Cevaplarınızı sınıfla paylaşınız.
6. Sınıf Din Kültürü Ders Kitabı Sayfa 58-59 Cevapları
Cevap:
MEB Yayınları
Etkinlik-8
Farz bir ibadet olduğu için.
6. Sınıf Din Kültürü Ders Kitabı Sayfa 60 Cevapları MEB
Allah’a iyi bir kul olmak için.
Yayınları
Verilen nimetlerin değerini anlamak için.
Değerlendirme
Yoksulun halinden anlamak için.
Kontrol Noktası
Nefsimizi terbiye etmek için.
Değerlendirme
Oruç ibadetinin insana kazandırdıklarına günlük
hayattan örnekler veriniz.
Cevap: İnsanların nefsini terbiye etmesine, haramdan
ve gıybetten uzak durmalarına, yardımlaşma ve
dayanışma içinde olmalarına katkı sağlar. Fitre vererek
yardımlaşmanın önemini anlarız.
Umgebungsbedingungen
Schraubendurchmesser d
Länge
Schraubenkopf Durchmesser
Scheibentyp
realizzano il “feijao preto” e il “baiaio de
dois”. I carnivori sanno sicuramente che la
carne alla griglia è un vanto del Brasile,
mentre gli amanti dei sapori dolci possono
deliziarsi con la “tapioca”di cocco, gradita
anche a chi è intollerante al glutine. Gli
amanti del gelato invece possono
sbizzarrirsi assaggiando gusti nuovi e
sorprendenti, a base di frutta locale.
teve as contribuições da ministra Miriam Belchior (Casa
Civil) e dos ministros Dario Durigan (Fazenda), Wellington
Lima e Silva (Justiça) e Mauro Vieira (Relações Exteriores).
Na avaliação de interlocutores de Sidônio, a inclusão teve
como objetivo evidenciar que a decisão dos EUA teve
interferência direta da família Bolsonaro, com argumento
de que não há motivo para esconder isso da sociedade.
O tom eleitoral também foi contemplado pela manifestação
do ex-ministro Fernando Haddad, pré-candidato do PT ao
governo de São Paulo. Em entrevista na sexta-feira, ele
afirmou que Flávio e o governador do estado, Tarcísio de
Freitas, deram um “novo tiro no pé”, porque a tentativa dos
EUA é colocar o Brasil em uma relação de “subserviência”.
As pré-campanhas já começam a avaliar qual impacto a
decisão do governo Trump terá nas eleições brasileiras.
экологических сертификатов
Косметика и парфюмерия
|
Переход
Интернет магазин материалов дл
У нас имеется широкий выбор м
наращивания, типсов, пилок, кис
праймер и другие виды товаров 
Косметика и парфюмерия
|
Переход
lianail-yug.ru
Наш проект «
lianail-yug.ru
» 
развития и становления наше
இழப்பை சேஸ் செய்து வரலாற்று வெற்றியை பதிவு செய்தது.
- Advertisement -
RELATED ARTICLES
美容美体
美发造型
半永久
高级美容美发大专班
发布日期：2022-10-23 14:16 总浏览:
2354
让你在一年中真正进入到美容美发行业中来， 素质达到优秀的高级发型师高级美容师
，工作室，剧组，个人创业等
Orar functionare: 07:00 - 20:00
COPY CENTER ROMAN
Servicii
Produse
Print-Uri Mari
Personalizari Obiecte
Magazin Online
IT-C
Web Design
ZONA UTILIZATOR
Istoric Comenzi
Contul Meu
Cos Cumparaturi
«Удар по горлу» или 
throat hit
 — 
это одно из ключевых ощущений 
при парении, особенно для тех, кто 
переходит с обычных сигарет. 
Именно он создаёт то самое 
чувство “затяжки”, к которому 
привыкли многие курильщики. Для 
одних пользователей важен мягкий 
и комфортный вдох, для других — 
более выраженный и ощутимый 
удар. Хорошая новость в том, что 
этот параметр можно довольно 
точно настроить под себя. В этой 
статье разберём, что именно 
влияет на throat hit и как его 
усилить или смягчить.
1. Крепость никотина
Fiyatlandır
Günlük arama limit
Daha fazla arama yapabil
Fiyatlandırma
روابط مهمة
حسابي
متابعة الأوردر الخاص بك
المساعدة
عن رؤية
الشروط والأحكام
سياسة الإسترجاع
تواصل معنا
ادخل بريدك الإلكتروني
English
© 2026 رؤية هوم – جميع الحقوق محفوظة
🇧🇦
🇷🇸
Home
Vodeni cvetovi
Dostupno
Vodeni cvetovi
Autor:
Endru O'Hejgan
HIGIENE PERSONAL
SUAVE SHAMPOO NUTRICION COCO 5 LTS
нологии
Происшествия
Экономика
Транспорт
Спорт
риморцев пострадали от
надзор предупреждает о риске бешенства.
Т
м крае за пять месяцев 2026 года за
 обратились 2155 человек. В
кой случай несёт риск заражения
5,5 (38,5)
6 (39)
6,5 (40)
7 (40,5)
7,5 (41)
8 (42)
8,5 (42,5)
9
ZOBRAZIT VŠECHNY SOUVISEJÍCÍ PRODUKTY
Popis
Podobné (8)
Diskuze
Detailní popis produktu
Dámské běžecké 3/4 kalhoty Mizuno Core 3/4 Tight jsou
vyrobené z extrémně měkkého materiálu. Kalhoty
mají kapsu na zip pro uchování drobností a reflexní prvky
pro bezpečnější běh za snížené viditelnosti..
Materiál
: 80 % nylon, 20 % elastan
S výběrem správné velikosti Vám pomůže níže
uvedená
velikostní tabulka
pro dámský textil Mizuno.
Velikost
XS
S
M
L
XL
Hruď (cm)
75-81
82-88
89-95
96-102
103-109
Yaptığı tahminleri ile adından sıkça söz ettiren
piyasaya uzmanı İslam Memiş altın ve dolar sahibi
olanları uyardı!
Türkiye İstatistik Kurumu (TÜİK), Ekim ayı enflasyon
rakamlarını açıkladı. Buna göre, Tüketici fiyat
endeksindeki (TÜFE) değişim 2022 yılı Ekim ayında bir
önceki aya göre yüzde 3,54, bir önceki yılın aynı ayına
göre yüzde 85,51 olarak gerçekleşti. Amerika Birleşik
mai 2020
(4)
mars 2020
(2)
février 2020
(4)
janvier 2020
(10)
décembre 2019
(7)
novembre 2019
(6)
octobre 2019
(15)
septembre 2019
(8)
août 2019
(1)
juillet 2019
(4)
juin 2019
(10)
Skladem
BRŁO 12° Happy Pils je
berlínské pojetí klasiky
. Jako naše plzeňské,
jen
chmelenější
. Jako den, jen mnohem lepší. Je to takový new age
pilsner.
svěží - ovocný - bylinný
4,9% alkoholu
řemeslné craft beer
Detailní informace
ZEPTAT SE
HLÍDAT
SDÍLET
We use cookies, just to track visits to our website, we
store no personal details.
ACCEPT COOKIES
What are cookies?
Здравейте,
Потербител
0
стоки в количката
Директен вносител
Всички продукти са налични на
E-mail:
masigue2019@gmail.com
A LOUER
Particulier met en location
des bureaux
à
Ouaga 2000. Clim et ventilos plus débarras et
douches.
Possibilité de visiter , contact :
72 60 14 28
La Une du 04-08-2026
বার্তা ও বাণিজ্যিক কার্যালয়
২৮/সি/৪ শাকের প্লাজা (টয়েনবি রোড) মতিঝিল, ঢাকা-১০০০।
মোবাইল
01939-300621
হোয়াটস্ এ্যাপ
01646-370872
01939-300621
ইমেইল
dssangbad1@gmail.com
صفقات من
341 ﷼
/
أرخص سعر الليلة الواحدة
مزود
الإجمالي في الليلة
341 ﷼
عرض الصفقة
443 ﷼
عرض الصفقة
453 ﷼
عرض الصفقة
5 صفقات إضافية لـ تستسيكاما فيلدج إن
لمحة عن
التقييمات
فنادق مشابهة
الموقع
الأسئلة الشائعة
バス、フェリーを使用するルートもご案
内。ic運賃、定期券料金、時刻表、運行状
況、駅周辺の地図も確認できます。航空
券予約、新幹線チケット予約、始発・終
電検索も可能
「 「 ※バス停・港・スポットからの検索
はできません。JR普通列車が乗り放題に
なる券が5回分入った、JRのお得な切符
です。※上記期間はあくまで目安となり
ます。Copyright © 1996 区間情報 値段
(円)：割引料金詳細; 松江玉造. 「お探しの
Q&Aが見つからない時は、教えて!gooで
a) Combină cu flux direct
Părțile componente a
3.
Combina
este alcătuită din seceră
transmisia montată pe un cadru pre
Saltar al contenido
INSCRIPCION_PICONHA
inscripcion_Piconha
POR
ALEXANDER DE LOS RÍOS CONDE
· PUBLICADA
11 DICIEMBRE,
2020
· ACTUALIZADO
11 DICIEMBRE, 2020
# # #
## [Directions for this task]
Lines above with the string "Mizuno" need to be found and copied.

## [Written reply]
Dámské běžecké 3/4 kalhoty Mizuno Core 3/4 Tight jsou
pro dámský textil Mizuno.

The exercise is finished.